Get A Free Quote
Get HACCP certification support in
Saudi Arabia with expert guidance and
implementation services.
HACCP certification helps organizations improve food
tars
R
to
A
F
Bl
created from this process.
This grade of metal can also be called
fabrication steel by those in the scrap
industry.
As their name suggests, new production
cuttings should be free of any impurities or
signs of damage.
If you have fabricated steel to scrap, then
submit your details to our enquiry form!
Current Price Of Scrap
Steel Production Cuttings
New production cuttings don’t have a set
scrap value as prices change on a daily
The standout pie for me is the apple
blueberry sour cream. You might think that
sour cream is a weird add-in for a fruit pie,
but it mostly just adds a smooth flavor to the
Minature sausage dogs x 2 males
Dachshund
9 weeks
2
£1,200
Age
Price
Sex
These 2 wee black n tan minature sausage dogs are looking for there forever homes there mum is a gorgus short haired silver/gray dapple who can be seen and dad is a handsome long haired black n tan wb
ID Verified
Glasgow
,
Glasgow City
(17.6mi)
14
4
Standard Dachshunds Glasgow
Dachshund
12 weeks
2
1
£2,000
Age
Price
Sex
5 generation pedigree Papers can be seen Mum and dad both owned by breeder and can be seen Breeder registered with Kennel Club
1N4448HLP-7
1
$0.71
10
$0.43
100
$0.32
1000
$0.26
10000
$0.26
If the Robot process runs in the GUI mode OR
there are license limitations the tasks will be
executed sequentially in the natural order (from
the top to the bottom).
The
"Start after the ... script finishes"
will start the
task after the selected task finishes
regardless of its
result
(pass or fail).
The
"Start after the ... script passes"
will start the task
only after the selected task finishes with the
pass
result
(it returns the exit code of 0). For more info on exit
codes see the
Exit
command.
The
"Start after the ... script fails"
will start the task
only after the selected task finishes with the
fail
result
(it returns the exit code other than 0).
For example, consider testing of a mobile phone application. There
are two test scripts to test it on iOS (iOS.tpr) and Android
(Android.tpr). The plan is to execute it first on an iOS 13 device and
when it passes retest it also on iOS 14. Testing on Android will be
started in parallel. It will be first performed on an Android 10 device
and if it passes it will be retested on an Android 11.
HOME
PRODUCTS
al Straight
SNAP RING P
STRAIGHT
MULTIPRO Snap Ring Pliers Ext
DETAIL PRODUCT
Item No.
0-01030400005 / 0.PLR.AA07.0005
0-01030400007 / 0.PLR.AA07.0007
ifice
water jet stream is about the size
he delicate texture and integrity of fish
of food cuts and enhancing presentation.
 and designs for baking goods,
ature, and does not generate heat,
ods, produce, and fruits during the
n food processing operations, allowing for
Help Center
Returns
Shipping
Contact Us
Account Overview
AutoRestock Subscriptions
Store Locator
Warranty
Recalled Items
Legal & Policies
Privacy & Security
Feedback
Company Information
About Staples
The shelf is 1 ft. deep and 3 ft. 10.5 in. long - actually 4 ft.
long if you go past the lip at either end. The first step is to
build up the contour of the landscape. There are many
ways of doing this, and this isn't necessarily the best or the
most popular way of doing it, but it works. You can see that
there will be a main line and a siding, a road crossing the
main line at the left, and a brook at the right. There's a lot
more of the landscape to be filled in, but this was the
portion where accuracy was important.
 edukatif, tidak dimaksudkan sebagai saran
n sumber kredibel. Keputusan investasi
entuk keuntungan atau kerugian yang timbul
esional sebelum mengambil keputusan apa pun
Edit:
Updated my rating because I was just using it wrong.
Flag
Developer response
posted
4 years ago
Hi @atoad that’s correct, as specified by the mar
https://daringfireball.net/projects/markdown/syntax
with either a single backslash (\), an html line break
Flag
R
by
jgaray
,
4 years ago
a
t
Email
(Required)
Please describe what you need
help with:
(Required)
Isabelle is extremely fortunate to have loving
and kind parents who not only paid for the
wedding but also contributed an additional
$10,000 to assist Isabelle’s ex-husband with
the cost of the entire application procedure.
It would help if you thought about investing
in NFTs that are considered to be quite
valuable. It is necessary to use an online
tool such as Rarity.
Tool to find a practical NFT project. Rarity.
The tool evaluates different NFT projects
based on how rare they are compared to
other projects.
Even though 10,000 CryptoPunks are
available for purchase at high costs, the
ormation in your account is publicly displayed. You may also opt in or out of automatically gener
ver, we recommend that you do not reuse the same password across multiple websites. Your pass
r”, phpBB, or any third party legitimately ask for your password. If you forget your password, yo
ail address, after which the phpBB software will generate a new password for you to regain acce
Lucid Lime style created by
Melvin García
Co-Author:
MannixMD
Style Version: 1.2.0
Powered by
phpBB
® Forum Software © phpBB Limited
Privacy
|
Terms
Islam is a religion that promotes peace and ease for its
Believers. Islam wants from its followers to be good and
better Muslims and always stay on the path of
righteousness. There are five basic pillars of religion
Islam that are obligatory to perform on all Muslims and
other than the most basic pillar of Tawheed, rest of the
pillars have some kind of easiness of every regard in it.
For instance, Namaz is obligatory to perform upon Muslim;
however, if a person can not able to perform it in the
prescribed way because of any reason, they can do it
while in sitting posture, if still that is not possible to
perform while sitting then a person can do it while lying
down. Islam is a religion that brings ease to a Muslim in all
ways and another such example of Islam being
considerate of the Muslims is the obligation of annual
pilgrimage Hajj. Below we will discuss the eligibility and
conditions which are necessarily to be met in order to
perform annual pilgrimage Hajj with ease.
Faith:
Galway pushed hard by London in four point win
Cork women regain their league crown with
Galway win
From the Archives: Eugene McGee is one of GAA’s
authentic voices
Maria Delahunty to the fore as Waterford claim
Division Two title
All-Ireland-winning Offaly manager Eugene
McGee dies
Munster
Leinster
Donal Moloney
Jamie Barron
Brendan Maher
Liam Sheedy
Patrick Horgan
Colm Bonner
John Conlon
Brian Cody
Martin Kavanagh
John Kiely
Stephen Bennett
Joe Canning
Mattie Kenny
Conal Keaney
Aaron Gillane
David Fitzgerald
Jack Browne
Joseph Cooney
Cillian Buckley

________________________________________

_What you should do_.
In full and without alteration, transcribe the listing above.

_Response_.
Get A Free Quote
Get HACCP certification support in
Saudi Arabia with expert guidance and
implementation services.
HACCP certification helps organizations improve food
tars
R
to
A
F
Bl
created from this process.
This grade of metal can also be called
fabrication steel by those in the scrap
industry.
As their name suggests, new production
cuttings should be free of any impurities or
signs of damage.
If you have fabricated steel to scrap, then
submit your details to our enquiry form!
Current Price Of Scrap
Steel Production Cuttings
New production cuttings don’t have a set
scrap value as prices change on a daily
The standout pie for me is the apple
blueberry sour cream. You might think that
sour cream is a weird add-in for a fruit pie,
but it mostly just adds a smooth flavor to the
Minature sausage dogs x 2 males
Dachshund
9 weeks
2
£1,200
Age
Price
Sex
These 2 wee black n tan minature sausage dogs are looking for there forever homes there mum is a gorgus short haired silver/gray dapple who can be seen and dad is a handsome long haired black n tan wb
ID Verified
Glasgow
,
Glasgow City
(17.6mi)
14
4
Standard Dachshunds Glasgow
Dachshund
12 weeks
2
1
£2,000
Age
Price
Sex
5 generation pedigree Papers can be seen Mum and dad both owned by breeder and can be seen Breeder registered with Kennel Club
1N4448HLP-7
1
$0.71
10
$0.43
100
$0.32
1000
$0.26
10000
$0.26
If the Robot process runs in the GUI mode OR
there are license limitations the tasks will be
executed sequentially in the natural order (from
the top to the bottom).
The
"Start after the ... script finishes"
will start the
task after the selected task finishes
regardless of its
result
(pass or fail).
The
"Start after the ... script passes"
will start the task
only after the selected task finishes with the
pass
result
(it returns the exit code of 0). For more info on exit
codes see the
Exit
command.
The
"Start after the ... script fails"
will start the task
only after the selected task finishes with the
fail
result
(it returns the exit code other than 0).
For example, consider testing of a mobile phone application. There
are two test scripts to test it on iOS (iOS.tpr) and Android
(Android.tpr). The plan is to execute it first on an iOS 13 device and
when it passes retest it also on iOS 14. Testing on Android will be
started in parallel. It will be first performed on an Android 10 device
and if it passes it will be retested on an Android 11.
HOME
PRODUCTS
al Straight
SNAP RING P
STRAIGHT
MULTIPRO Snap Ring Pliers Ext
DETAIL PRODUCT
Item No.
0-01030400005 / 0.PLR.AA07.0005
0-01030400007 / 0.PLR.AA07.0007
ifice
water jet stream is about the size
he delicate texture and integrity of fish
of food cuts and enhancing presentation.
 and designs for baking goods,
ature, and does not generate heat,
ods, produce, and fruits during the
n food processing operations, allowing for
Help Center
Returns
Shipping
Contact Us
Account Overview
AutoRestock Subscriptions
Store Locator
Warranty
Recalled Items
Legal & Policies
Privacy & Security
Feedback
Company Information
About Staples
The shelf is 1 ft. deep and 3 ft. 10.5 in. long - actually 4 ft.
long if you go past the lip at either end. The first step is to
build up the contour of the landscape. There are many
ways of doing this, and this isn't necessarily the best or the
most popular way of doing it, but it works. You can see that
there will be a main line and a siding, a road crossing the
main line at the left, and a brook at the right. There's a lot
more of the landscape to be filled in, but this was the
portion where accuracy was important.
 edukatif, tidak dimaksudkan sebagai saran
n sumber kredibel. Keputusan investasi
entuk keuntungan atau kerugian yang timbul
esional sebelum mengambil keputusan apa pun
Edit:
Updated my rating because I was just using it wrong.
Flag
Developer response
posted
4 years ago
Hi @atoad that’s correct, as specified by the mar
https://daringfireball.net/projects/markdown/syntax
with either a single backslash (\), an html line break
Flag
R
by
jgaray
,
4 years ago
a
t
Email
(Required)
Please describe what you need
help with:
(Required)
Isabelle is extremely fortunate to have loving
and kind parents who not only paid for the
wedding but also contributed an additional
$10,000 to assist Isabelle’s ex-husband with
the cost of the entire application procedure.
It would help if you thought about investing
in NFTs that are considered to be quite
valuable. It is necessary to use an online
tool such as Rarity.
Tool to find a practical NFT project. Rarity.
The tool evaluates different NFT projects
based on how rare they are compared to
other projects.
Even though 10,000 CryptoPunks are
available for purchase at high costs, the
ormation in your account is publicly displayed. You may also opt in or out of automatically gener
ver, we recommend that you do not reuse the same password across multiple websites. Your pass
r”, phpBB, or any third party legitimately ask for your password. If you forget your password, yo
ail address, after which the phpBB software will generate a new password for you to regain acce
Lucid Lime style created by
Melvin García
Co-Author:
MannixMD
Style Version: 1.2.0
Powered by
phpBB
® Forum Software © phpBB Limited
Privacy
|
Terms
Islam is a religion that promotes peace and ease for its
Believers. Islam wants from its followers to be good and
better Muslims and always stay on the path of
righteousness. There are five basic pillars of religion
Islam that are obligatory to perform on all Muslims and
other than the most basic pillar of Tawheed, rest of the
pillars have some kind of easiness of every regard in it.
For instance, Namaz is obligatory to perform upon Muslim;
however, if a person can not able to perform it in the
prescribed way because of any reason, they can do it
while in sitting posture, if still that is not possible to
perform while sitting then a person can do it while lying
down. Islam is a religion that brings ease to a Muslim in all
ways and another such example of Islam being
considerate of the Muslims is the obligation of annual
pilgrimage Hajj. Below we will discuss the eligibility and
conditions which are necessarily to be met in order to
perform annual pilgrimage Hajj with ease.
Faith:
Galway pushed hard by London in four point win
Cork women regain their league crown with
Galway win
From the Archives: Eugene McGee is one of GAA’s
authentic voices
Maria Delahunty to the fore as Waterford claim
Division Two title
All-Ireland-winning Offaly manager Eugene
McGee dies
Munster
Leinster
Donal Moloney
Jamie Barron
Brendan Maher
Liam Sheedy
Patrick Horgan
Colm Bonner
John Conlon
Brian Cody
Martin Kavanagh
John Kiely
Stephen Bennett
Joe Canning
Mattie Kenny
Conal Keaney
Aaron Gillane
David Fitzgerald
Jack Browne
Joseph Cooney
Cillian Buckley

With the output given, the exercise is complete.